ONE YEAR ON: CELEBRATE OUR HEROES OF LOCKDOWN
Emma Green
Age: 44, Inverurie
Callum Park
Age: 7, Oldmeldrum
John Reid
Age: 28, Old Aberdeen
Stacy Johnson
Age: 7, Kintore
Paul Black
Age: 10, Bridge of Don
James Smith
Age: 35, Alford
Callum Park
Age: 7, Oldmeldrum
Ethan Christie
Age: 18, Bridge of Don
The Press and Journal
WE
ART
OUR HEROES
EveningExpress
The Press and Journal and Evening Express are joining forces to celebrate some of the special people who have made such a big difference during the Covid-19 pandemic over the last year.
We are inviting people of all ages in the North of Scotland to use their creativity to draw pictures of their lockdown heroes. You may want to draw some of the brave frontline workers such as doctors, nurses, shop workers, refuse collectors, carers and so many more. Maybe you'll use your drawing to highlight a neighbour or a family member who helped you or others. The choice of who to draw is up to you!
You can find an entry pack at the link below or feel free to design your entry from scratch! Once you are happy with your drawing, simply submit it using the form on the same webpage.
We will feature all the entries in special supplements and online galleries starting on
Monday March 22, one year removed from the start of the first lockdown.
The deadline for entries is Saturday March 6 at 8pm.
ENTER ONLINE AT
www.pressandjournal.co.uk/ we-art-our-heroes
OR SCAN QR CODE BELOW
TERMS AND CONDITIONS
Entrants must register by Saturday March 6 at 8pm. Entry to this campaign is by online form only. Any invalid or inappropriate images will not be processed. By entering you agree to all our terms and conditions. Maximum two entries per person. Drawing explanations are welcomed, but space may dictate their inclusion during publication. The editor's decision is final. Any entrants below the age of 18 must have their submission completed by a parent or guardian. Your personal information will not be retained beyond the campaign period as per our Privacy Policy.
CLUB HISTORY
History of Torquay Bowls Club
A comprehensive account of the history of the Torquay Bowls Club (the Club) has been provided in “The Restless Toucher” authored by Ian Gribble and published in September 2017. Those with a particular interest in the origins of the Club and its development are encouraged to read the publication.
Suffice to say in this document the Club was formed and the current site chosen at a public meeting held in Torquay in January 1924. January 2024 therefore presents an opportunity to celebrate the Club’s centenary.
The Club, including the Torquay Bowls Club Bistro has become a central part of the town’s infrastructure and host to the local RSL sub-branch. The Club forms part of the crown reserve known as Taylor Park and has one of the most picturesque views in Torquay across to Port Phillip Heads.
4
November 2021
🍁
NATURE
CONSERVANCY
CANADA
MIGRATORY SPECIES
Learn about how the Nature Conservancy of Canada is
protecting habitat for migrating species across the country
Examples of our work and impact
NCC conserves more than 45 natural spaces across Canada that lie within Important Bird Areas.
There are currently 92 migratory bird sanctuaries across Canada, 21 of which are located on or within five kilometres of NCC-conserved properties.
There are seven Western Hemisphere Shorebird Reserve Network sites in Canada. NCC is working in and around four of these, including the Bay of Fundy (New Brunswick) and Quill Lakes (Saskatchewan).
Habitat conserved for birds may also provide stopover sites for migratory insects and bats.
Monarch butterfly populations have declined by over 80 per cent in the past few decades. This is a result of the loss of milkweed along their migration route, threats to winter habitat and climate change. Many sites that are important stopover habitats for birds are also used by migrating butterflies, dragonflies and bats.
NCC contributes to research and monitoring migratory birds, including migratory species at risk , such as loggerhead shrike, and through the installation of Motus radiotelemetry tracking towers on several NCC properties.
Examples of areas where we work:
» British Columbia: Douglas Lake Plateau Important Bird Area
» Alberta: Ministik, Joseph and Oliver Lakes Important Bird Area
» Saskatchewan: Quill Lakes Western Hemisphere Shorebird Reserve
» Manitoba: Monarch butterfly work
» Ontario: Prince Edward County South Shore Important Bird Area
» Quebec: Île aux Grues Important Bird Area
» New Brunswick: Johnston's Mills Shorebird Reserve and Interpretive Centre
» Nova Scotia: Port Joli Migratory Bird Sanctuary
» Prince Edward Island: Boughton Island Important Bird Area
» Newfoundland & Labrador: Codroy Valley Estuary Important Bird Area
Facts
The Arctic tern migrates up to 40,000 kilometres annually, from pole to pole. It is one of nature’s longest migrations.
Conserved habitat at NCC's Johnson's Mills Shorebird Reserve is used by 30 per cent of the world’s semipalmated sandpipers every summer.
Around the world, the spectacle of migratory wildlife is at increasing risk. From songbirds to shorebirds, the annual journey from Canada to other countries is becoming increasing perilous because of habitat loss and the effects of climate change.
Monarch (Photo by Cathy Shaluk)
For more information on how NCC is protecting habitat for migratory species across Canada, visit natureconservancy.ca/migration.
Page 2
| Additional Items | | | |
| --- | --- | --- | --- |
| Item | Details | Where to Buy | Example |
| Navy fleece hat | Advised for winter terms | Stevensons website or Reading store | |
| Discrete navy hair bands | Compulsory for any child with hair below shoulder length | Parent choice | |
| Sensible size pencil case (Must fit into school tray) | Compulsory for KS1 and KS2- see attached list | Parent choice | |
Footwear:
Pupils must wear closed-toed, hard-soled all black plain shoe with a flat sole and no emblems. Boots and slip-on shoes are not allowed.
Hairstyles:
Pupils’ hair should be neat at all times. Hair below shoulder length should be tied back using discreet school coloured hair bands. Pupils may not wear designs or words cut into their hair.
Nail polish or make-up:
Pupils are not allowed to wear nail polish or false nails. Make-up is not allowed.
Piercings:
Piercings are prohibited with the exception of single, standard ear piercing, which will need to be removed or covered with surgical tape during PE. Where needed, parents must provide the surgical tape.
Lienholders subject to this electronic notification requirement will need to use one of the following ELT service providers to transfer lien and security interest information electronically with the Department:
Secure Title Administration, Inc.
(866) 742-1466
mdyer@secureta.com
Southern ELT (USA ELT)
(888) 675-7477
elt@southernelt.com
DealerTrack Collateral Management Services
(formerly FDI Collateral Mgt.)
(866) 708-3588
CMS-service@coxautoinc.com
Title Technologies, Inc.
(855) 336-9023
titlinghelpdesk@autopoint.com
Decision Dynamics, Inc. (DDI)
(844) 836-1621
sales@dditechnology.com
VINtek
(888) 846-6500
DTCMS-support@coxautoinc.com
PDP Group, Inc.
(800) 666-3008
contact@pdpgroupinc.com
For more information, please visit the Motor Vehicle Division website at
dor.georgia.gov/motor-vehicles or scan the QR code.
* * * * * * * * *
What needs to be done: The entries above must be repeated word for word.

Task solution:
ONE YEAR ON: CELEBRATE OUR HEROES OF LOCKDOWN
Emma Green
Age: 44, Inverurie
Callum Park
Age: 7, Oldmeldrum
John Reid
Age: 28, Old Aberdeen
Stacy Johnson
Age: 7, Kintore
Paul Black
Age: 10, Bridge of Don
James Smith
Age: 35, Alford
Callum Park
Age: 7, Oldmeldrum
Ethan Christie
Age: 18, Bridge of Don
The Press and Journal
WE
ART
OUR HEROES
EveningExpress
The Press and Journal and Evening Express are joining forces to celebrate some of the special people who have made such a big difference during the Covid-19 pandemic over the last year.
We are inviting people of all ages in the North of Scotland to use their creativity to draw pictures of their lockdown heroes. You may want to draw some of the brave frontline workers such as doctors, nurses, shop workers, refuse collectors, carers and so many more. Maybe you'll use your drawing to highlight a neighbour or a family member who helped you or others. The choice of who to draw is up to you!
You can find an entry pack at the link below or feel free to design your entry from scratch! Once you are happy with your drawing, simply submit it using the form on the same webpage.
We will feature all the entries in special supplements and online galleries starting on
Monday March 22, one year removed from the start of the first lockdown.
The deadline for entries is Saturday March 6 at 8pm.
ENTER ONLINE AT
www.pressandjournal.co.uk/ we-art-our-heroes
OR SCAN QR CODE BELOW
TERMS AND CONDITIONS
Entrants must register by Saturday March 6 at 8pm. Entry to this campaign is by online form only. Any invalid or inappropriate images will not be processed. By entering you agree to all our terms and conditions. Maximum two entries per person. Drawing explanations are welcomed, but space may dictate their inclusion during publication. The editor's decision is final. Any entrants below the age of 18 must have their submission completed by a parent or guardian. Your personal information will not be retained beyond the campaign period as per our Privacy Policy.
CLUB HISTORY
History of Torquay Bowls Club
A comprehensive account of the history of the Torquay Bowls Club (the Club) has been provided in “The Restless Toucher” authored by Ian Gribble and published in September 2017. Those with a particular interest in the origins of the Club and its development are encouraged to read the publication.
Suffice to say in this document the Club was formed and the current site chosen at a public meeting held in Torquay in January 1924. January 2024 therefore presents an opportunity to celebrate the Club’s centenary.
The Club, including the Torquay Bowls Club Bistro has become a central part of the town’s infrastructure and host to the local RSL sub-branch. The Club forms part of the crown reserve known as Taylor Park and has one of the most picturesque views in Torquay across to Port Phillip Heads.
4
November 2021
🍁
NATURE
CONSERVANCY
CANADA
MIGRATORY SPECIES
Learn about how the Nature Conservancy of Canada is
protecting habitat for migrating species across the country
Examples of our work and impact
NCC conserves more than 45 natural spaces across Canada that lie within Important Bird Areas.
There are currently 92 migratory bird sanctuaries across Canada, 21 of which are located on or within five kilometres of NCC-conserved properties.
There are seven Western Hemisphere Shorebird Reserve Network sites in Canada. NCC is working in and around four of these, including the Bay of Fundy (New Brunswick) and Quill Lakes (Saskatchewan).
Habitat conserved for birds may also provide stopover sites for migratory insects and bats.
Monarch butterfly populations have declined by over 80 per cent in the past few decades. This is a result of the loss of milkweed along their migration route, threats to winter habitat and climate change. Many sites that are important stopover habitats for birds are also used by migrating butterflies, dragonflies and bats.
NCC contributes to research and monitoring migratory birds, including migratory species at risk , such as loggerhead shrike, and through the installation of Motus radiotelemetry tracking towers on several NCC properties.
Examples of areas where we work:
» British Columbia: Douglas Lake Plateau Important Bird Area
» Alberta: Ministik, Joseph and Oliver Lakes Important Bird Area
» Saskatchewan: Quill Lakes Western Hemisphere Shorebird Reserve
» Manitoba: Monarch butterfly work
» Ontario: Prince Edward County South Shore Important Bird Area
» Quebec: Île aux Grues Important Bird Area
» New Brunswick: Johnston's Mills Shorebird Reserve and Interpretive Centre
» Nova Scotia: Port Joli Migratory Bird Sanctuary
» Prince Edward Island: Boughton Island Important Bird Area
» Newfoundland & Labrador: Codroy Valley Estuary Important Bird Area
Facts
The Arctic tern migrates up to 40,000 kilometres annually, from pole to pole. It is one of nature’s longest migrations.
Conserved habitat at NCC's Johnson's Mills Shorebird Reserve is used by 30 per cent of the world’s semipalmated sandpipers every summer.
Around the world, the spectacle of migratory wildlife is at increasing risk. From songbirds to shorebirds, the annual journey from Canada to other countries is becoming increasing perilous because of habitat loss and the effects of climate change.
Monarch (Photo by Cathy Shaluk)
For more information on how NCC is protecting habitat for migratory species across Canada, visit natureconservancy.ca/migration.
Page 2
| Additional Items | | | |
| --- | --- | --- | --- |
| Item | Details | Where to Buy | Example |
| Navy fleece hat | Advised for winter terms | Stevensons website or Reading store | |
| Discrete navy hair bands | Compulsory for any child with hair below shoulder length | Parent choice | |
| Sensible size pencil case (Must fit into school tray) | Compulsory for KS1 and KS2- see attached list | Parent choice | |
Footwear:
Pupils must wear closed-toed, hard-soled all black plain shoe with a flat sole and no emblems. Boots and slip-on shoes are not allowed.
Hairstyles:
Pupils’ hair should be neat at all times. Hair below shoulder length should be tied back using discreet school coloured hair bands. Pupils may not wear designs or words cut into their hair.
Nail polish or make-up:
Pupils are not allowed to wear nail polish or false nails. Make-up is not allowed.
Piercings:
Piercings are prohibited with the exception of single, standard ear piercing, which will need to be removed or covered with surgical tape during PE. Where needed, parents must provide the surgical tape.
Lienholders subject to this electronic notification requirement will need to use one of the following ELT service providers to transfer lien and security interest information electronically with the Department:
Secure Title Administration, Inc.
(866) 742-1466
mdyer@secureta.com
Southern ELT (USA ELT)
(888) 675-7477
elt@southernelt.com
DealerTrack Collateral Management Services
(formerly FDI Collateral Mgt.)
(866) 708-3588
CMS-service@coxautoinc.com
Title Technologies, Inc.
(855) 336-9023
titlinghelpdesk@autopoint.com
Decision Dynamics, Inc. (DDI)
(844) 836-1621
sales@dditechnology.com
VINtek
(888) 846-6500
DTCMS-support@coxautoinc.com
PDP Group, Inc.
(800) 666-3008
contact@pdpgroupinc.com
For more information, please visit the Motor Vehicle Division website at
dor.georgia.gov/motor-vehicles or scan the QR code.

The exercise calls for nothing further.